150 Views Asked by At

We currently have mixed data and schema migrations, that are being run by app's ORM right before the app startup. Data migrations in our case is a type of migration when we manipulate the data, for example moving data around different columns, fixing data format issues, fixing some wrong data or in some rare cases moving data between different services databases. They are normally simple ( a few create/update statements), but there are cases when we leverage programming language with some logic to calculate a final state. What I'm looking for is to make database schema declarative and apply schema migrations whenever someone changes db schema file in the repository. This could be achieved by using some tools like atlasgo.io, where you have a schema file defined and generate versioned schema migrations by calculating a diff between state file and actual database.

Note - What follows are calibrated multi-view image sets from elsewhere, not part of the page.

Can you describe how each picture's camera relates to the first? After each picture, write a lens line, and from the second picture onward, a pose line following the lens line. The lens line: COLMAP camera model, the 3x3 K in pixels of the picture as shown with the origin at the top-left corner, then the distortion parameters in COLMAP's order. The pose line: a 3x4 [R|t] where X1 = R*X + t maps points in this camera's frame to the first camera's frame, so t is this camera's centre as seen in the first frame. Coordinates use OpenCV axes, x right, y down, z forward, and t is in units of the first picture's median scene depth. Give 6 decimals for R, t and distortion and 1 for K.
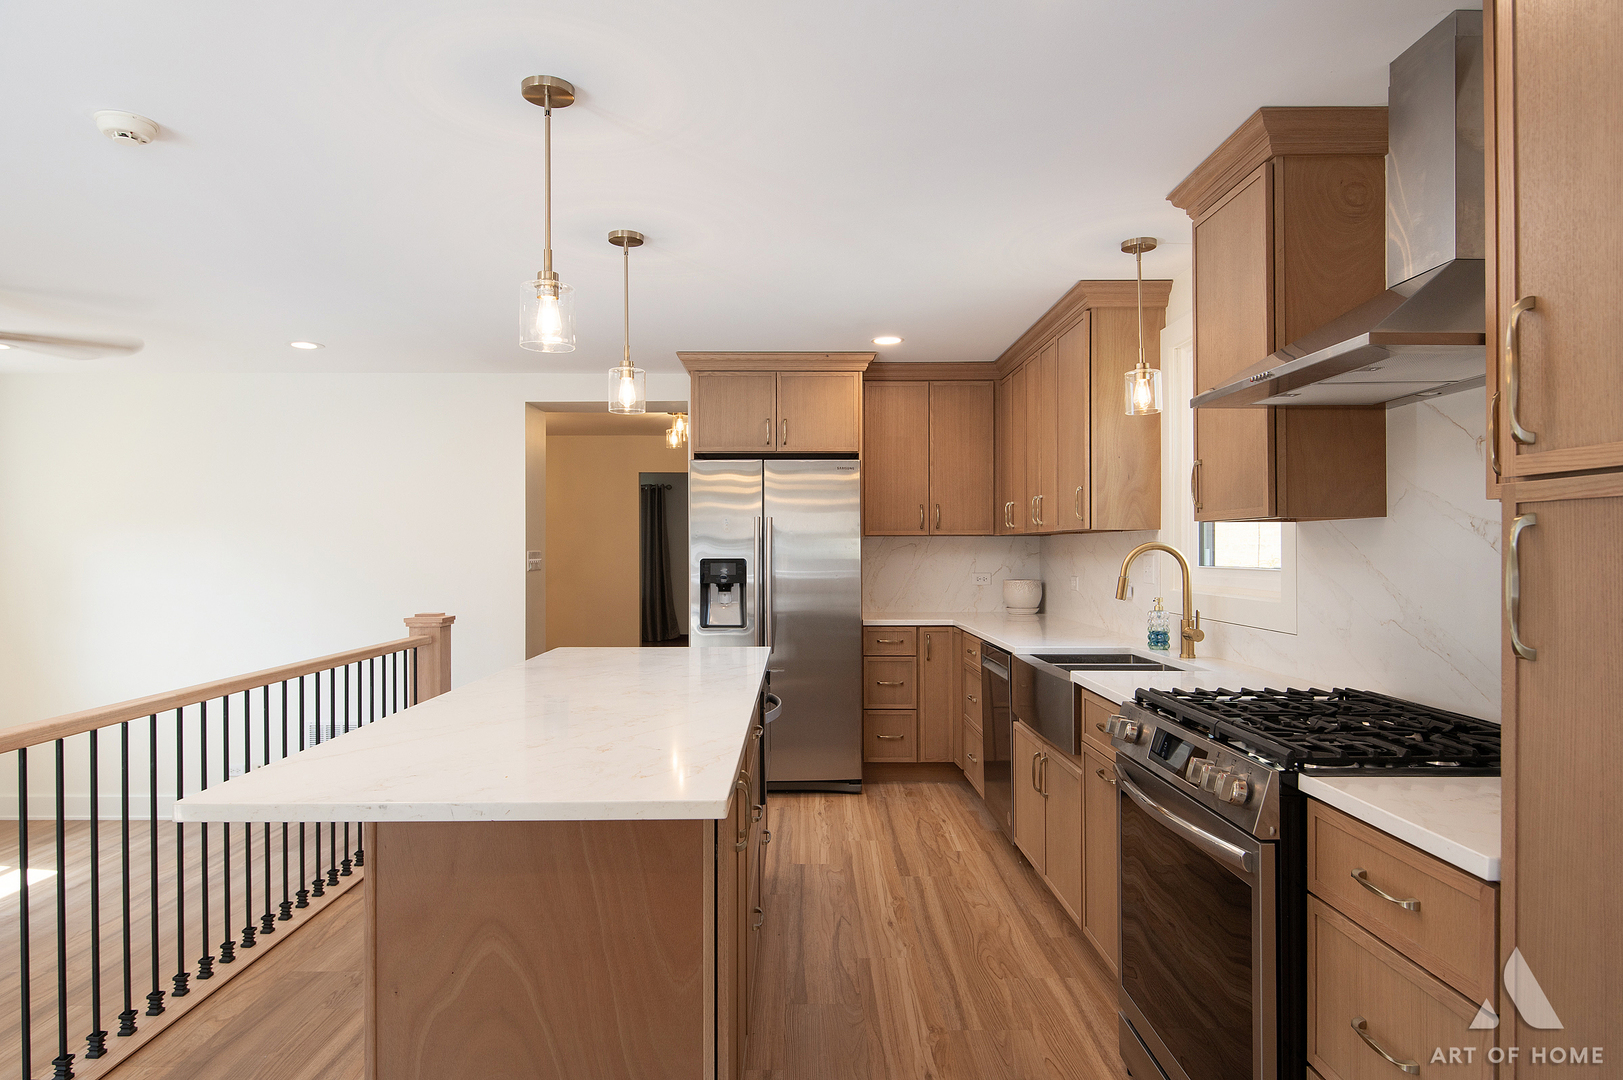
lens RADIAL K [[953.7, 0, 803.6], [0, 953.7, 546.6], [0, 0, 1]] dist [0.035299, -0.062648]
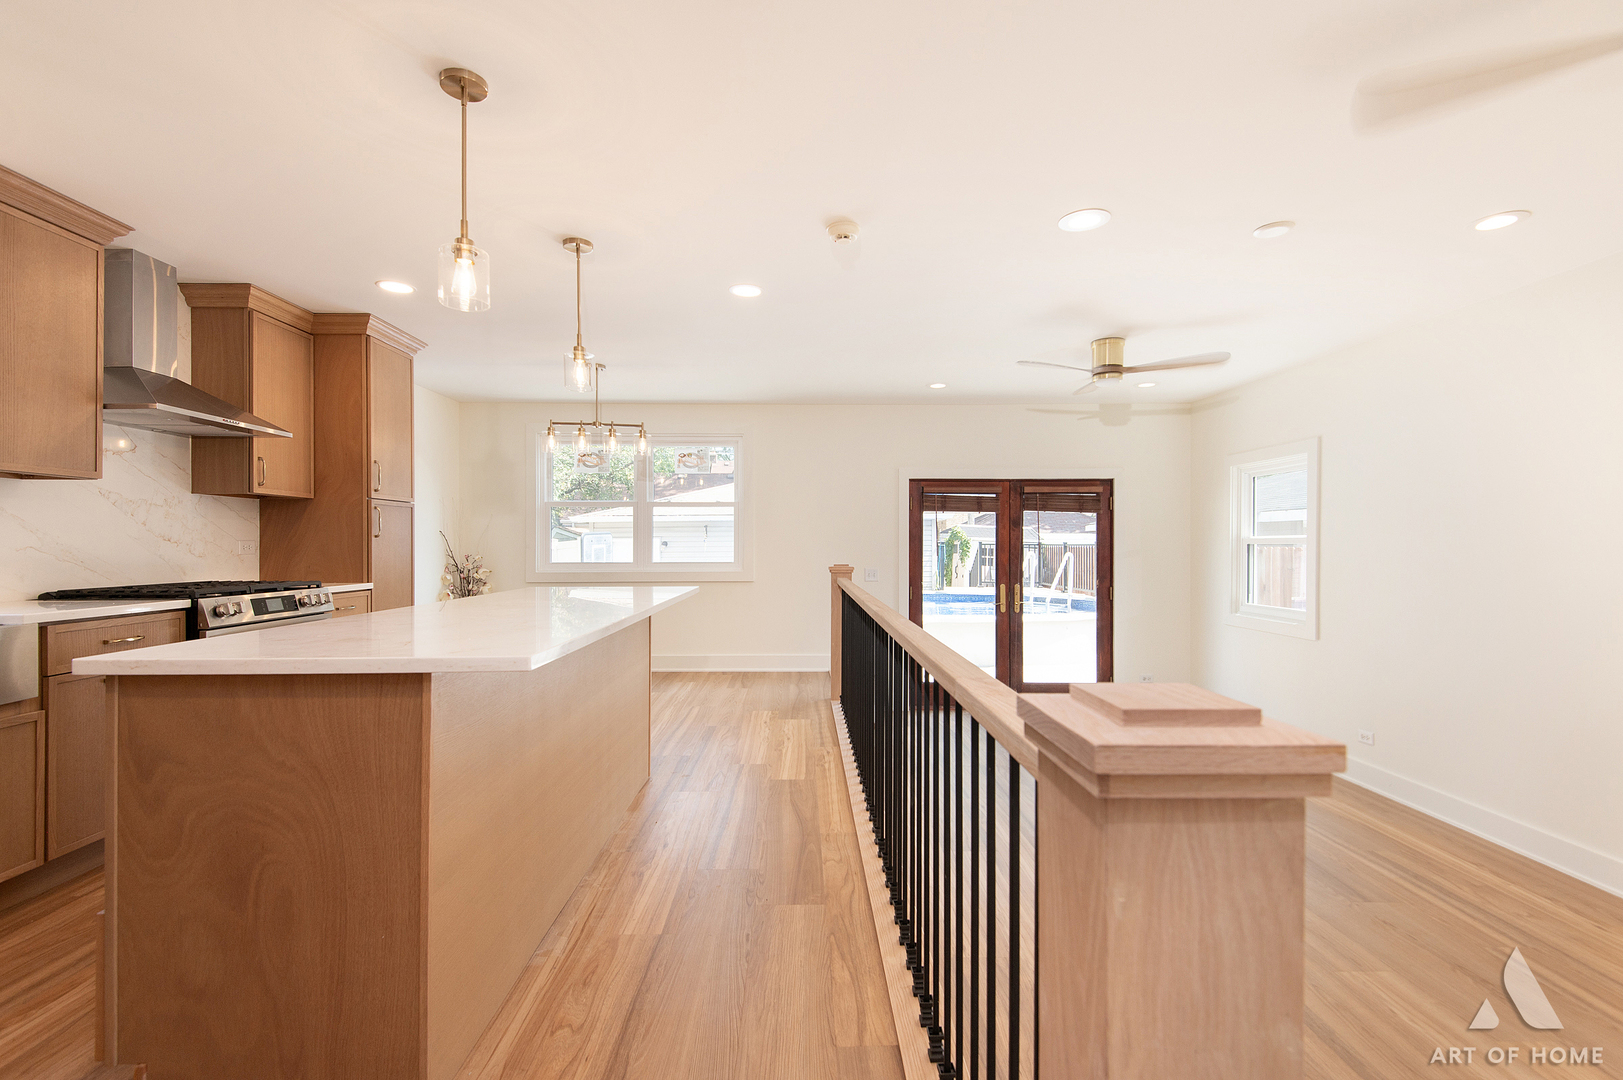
lens RADIAL K [[728.2, 0, 808.8], [0, 728.2, 543.5], [0, 0, 1]] dist [0.035587, -0.024253]
pose [[-0.999922, 0.002943, -0.012150, -0.418199], [0.002999, 0.999985, -0.004644, 0.053578], [0.012137, -0.004680, -0.999915, 1.454646]]
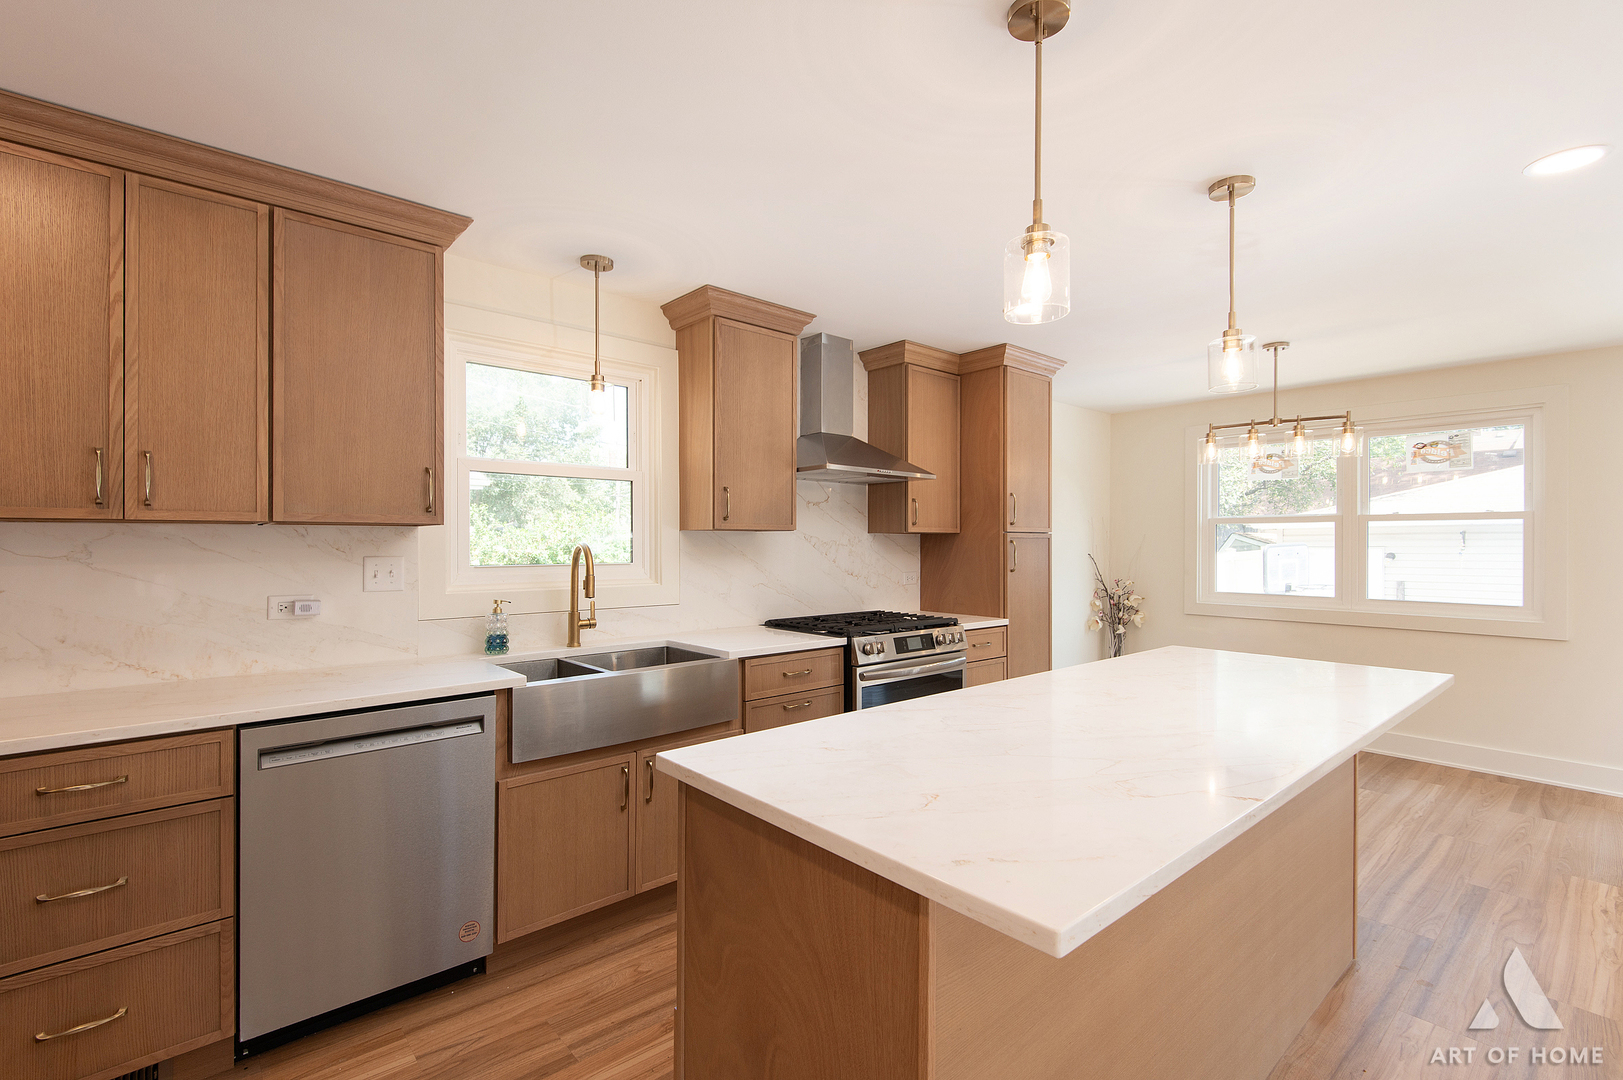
lens RADIAL K [[728.2, 0, 808.8], [0, 728.2, 543.5], [0, 0, 1]] dist [0.035587, -0.024253]
pose [[-0.657709, 0.002432, 0.753268, -0.389638], [-0.001181, 0.999990, -0.004260, -0.000314], [-0.753271, -0.003692, -0.657699, 1.263553]]
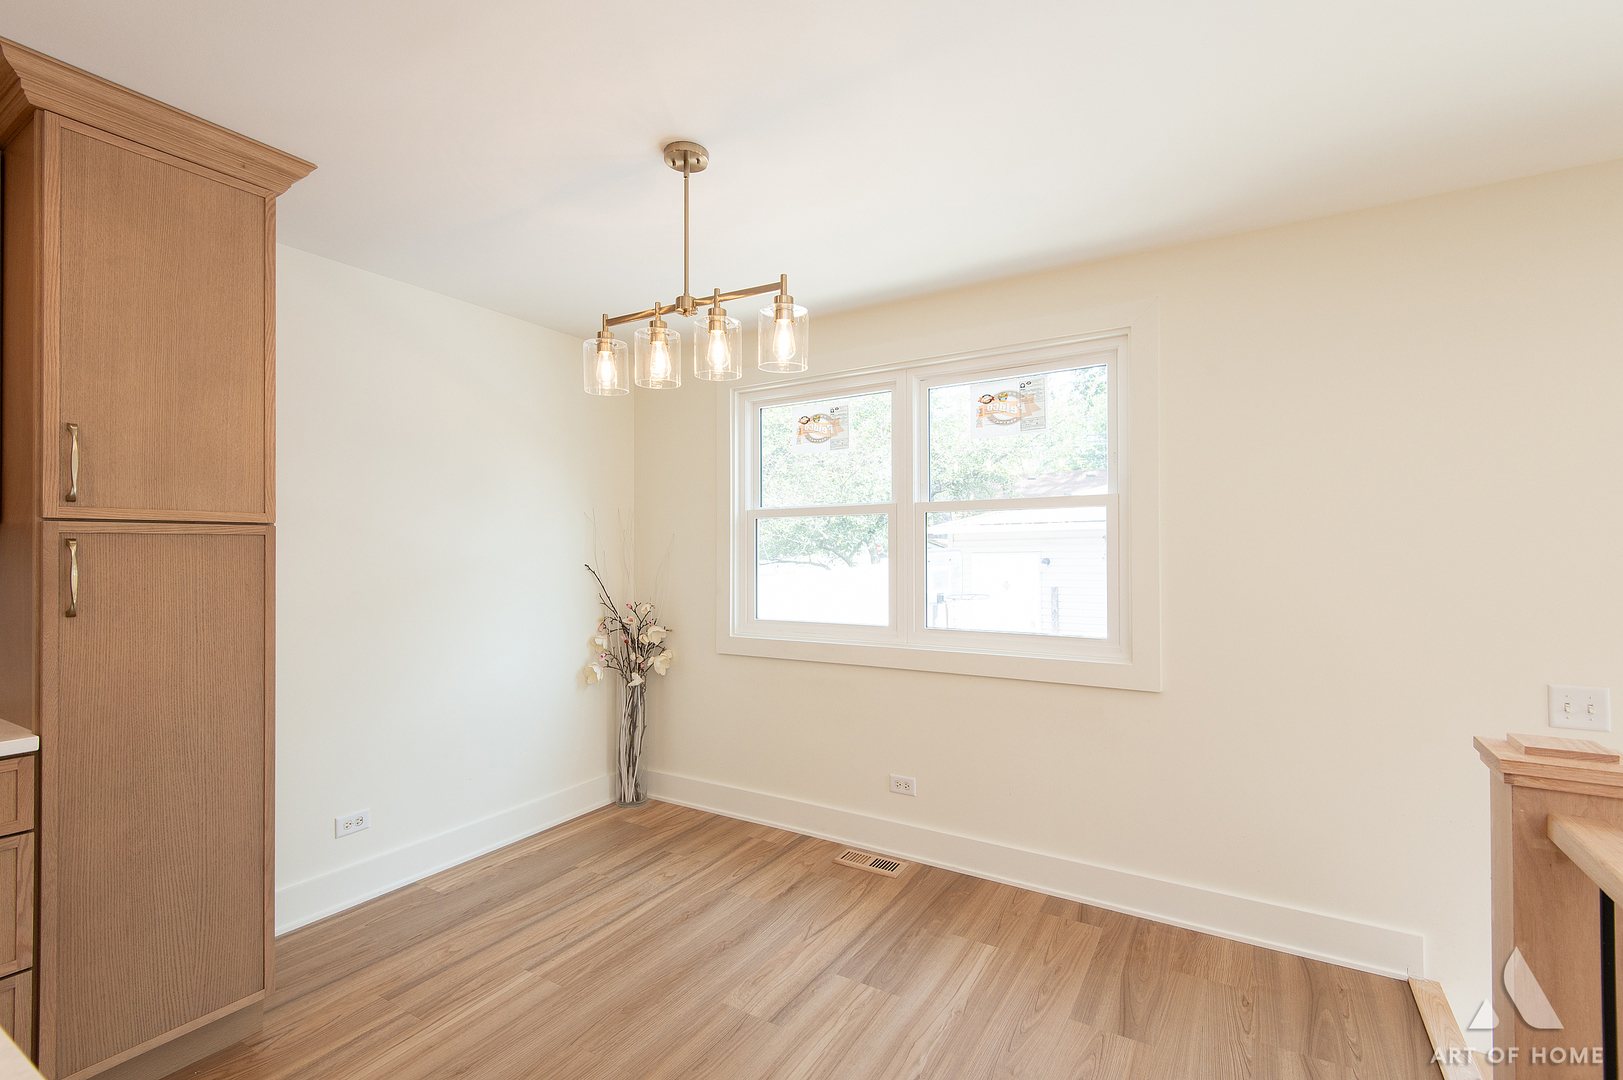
lens RADIAL K [[722.6, 0, 810.1], [0, 722.6, 546.2], [0, 0, 1]] dist [0.034417, -0.023422]
pose [[-0.853922, 0.010700, 0.520292, -0.384237], [0.006426, 0.999929, -0.010018, 0.001176], [-0.520362, -0.005211, -0.853930, 0.460975]]
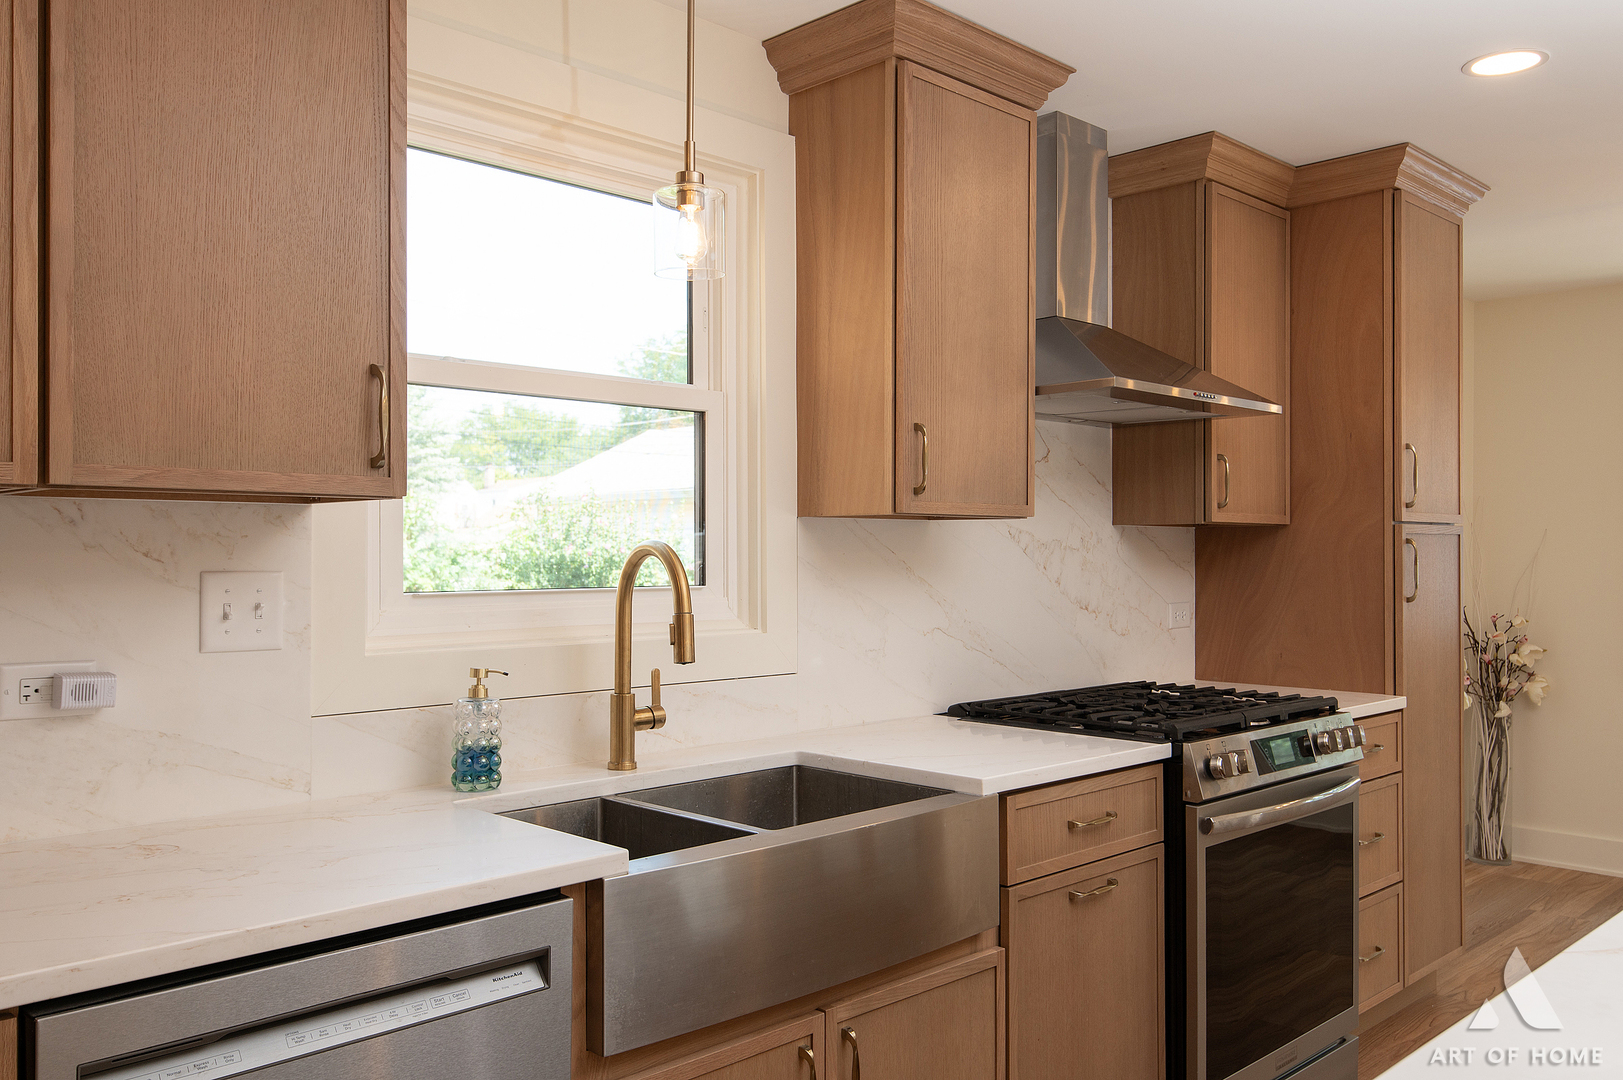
lens RADIAL K [[1299.1, 0, 807.1], [0, 1299.1, 548.2], [0, 0, 1]] dist [0.008503, 0.004320]
pose [[-0.696920, 0.003390, 0.717141, -0.151802], [-0.000938, 0.999984, -0.005639, 0.002644], [-0.717148, -0.004602, -0.696906, 1.316618]]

So if I apply this approach, our schema and data migrations become separate. I planned to run schema migrations first using schema migration tools and only then data migrations using the same ORM approach. But it looks that it will bring us some troubles. Imagine if we don't deliver code on some environment for some time and there are a few data and schema migrations ready to run. Because I run schema migrations first - there are high chances that data migrations may fail because they could expect some schema that may have already been changed. So the order of schema and data migrations is very important.

Do you have any advice how do you run such things on your projects?

2

There are 2 best solutions below

0
Eugene Shilin On BEST ANSWER

I wanted to sum up and post the answer that worked for me based on the answers and the data that I was able to find in the internet.

First of all - yes, there is no possibility and even need to separate data and schema migrations. But there is a still possibility to benefit having a declarative database schema in your code which you could use to automatically generate schema migrations (alter table or create table statements).

Specifically for me, I decided to keep using the ORM approach as a runner of all kind of migrations (because of the order issue mentioned above, therefore I choose one tool to run them all) and having a schema file in my application code which is being used by a separate tool (atlas as mentioned before) to calculate the diff between current schema and target schema and produce ALTER table statements as a migration whenever developer wants to make an update the schema. And as a last step, I have taught my ORM migration tool to run both types of migrations: produced bare sql schema migrations and data migrations that we already had. Hope this answer will help someone else.

7
Bill Karwin On

Data migrations should be designed for the latest schema revision at the time the data migration is developed.

Of course there is no guarantee that data migration will work with any older or newer revision of the schema. There's nothing you can do about that. It would be nigh impossible to transform any arbitrary data migration after the fact to fit any later revision of the schema (in some cases it might be possible, but not in general).

So this leads to the conclusion that you can't separate data migrations and schema migrations. They must be applied in chronological order. That is, one queue of migrations, both data and schema. That way the data migrations can be applied against the correct revision of the schema.

Later schema migrations may affect data too (e.g. ALTER TABLE...DROP COLUMN, or changes to data types). That must be by design.

It is also typical that your database has one small table to store the current revision. I've seen this table called schema_version or something like that. The name doesn't matter, as long as your migration framework knows to look for that table. If the current schema_version data stores an out of date version, the framework knows which data migrations and schema migrations to apply. These migrations are stored in your code repository.

I've also seen many cases where a developer applied some migration but forgot to update the schema_version. It happens. You can try to use tools and processes to follow in the hope of minimizing it, but humans make mistakes.

If the schema_version is not accurate, then subsequent attempts to apply migrations get confused. It may try to apply migrations that have already been applied, or else skip a migration that needs to be applied.

Someone has to go figure out which step was missed, and fix it up manually.

There's no automatic solution to this, it involves reading the code of your migrations, then examining the current state of the data and schema to see what has and has not been applied, and then the human to develop custom steps to fix what's wrong.

I don't think there's any perfect process that doesn't involve occasional manual work to correct missteps. Much like any other field of engineering!